▸ **What is being asked**: Copy each line of the data below with the word "correcta".

▸ **Given data**:
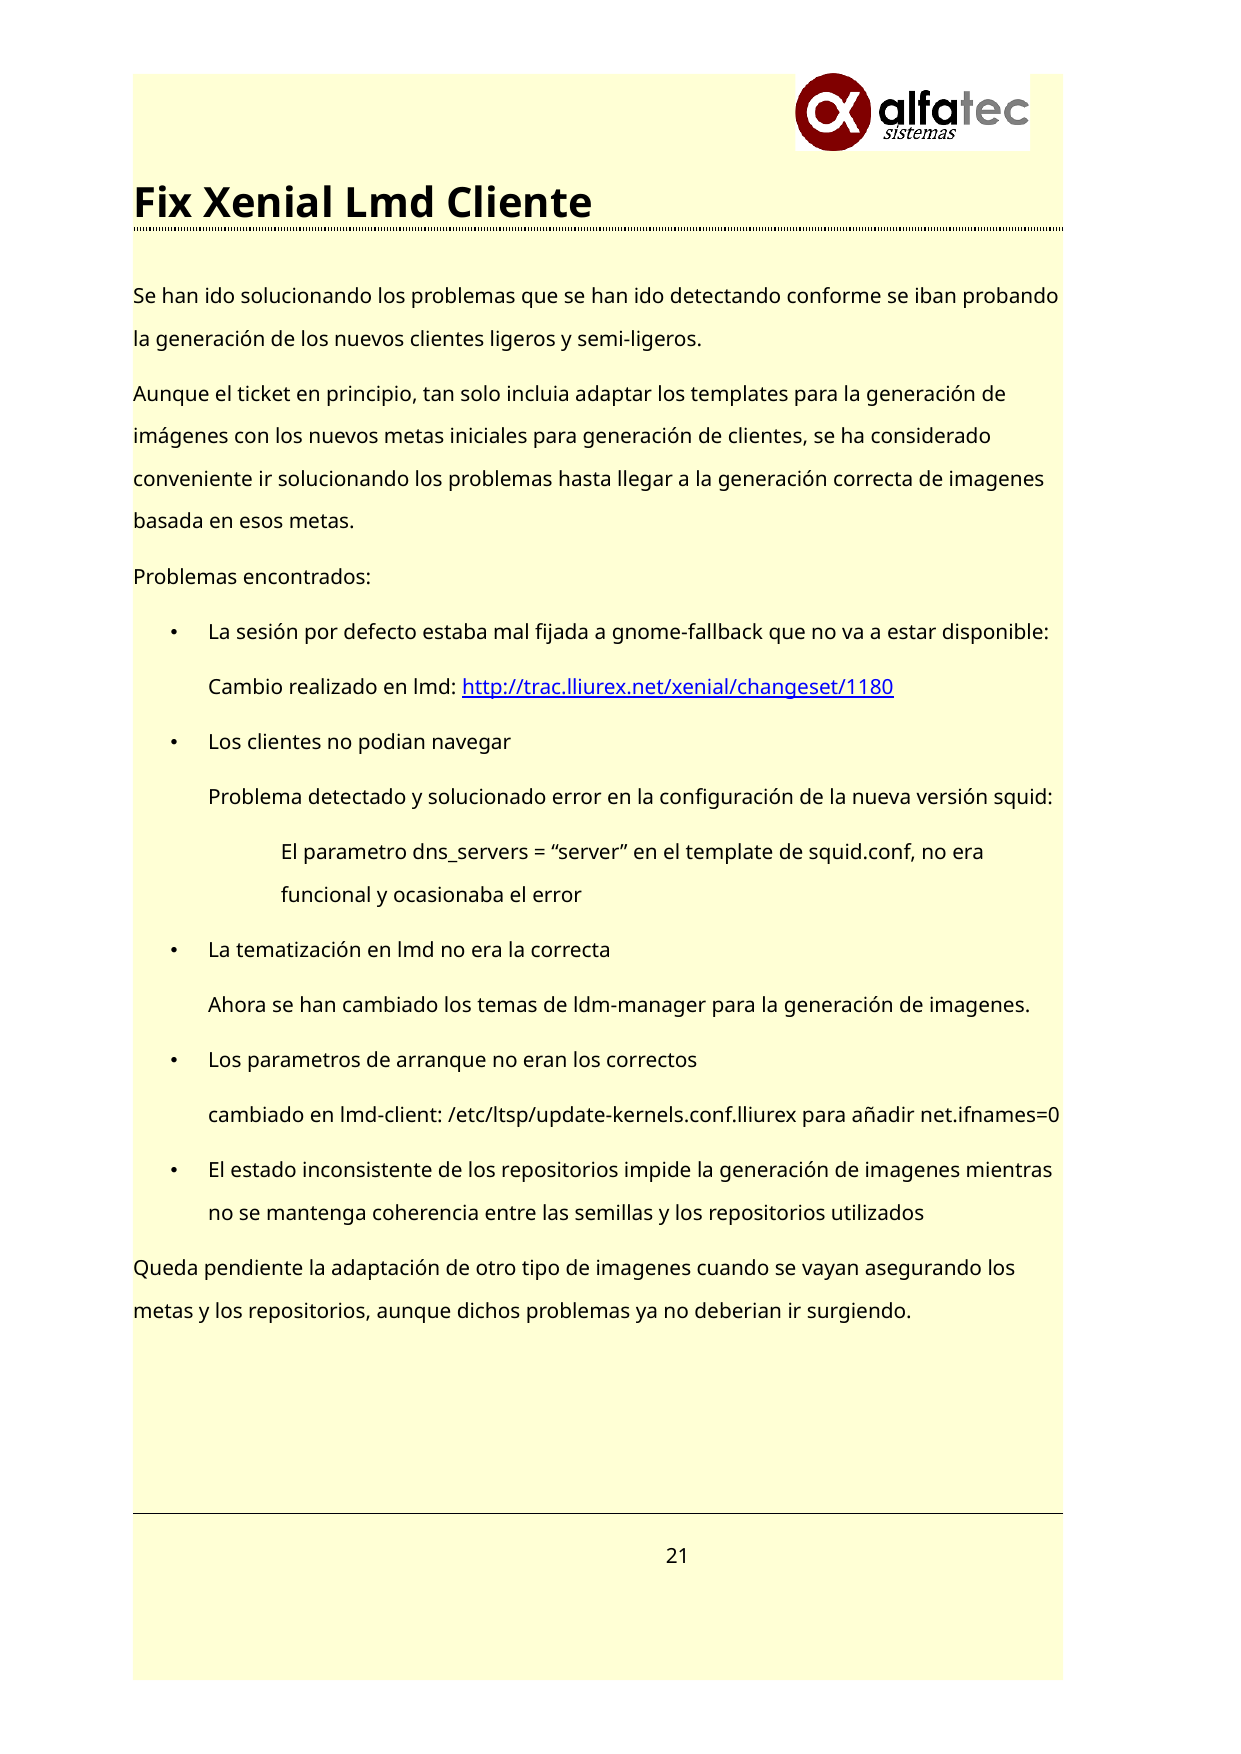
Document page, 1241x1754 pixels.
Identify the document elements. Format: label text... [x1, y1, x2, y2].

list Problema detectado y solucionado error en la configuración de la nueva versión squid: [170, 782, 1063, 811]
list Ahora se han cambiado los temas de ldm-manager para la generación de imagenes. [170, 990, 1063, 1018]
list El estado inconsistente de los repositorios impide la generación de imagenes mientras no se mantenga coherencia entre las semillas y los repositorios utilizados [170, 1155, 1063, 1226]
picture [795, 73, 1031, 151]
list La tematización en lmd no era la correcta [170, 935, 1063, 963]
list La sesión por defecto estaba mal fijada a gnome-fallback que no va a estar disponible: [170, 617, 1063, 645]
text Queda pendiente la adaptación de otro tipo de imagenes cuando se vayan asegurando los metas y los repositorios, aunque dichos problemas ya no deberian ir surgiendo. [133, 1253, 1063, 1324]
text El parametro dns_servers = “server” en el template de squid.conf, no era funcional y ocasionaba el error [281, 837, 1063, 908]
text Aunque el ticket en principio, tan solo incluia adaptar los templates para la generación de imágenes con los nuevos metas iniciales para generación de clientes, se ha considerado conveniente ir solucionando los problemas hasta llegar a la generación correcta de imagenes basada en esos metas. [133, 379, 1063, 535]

▸ **Task answer**:
list La tematización en lmd no era la correcta [170, 935, 1063, 963]
text Aunque el ticket en principio, tan solo incluia adaptar los templates para la generación de imágenes con los nuevos metas iniciales para generación de clientes, se ha considerado conveniente ir solucionando los problemas hasta llegar a la generación correcta de imagenes basada en esos metas. [133, 379, 1063, 535]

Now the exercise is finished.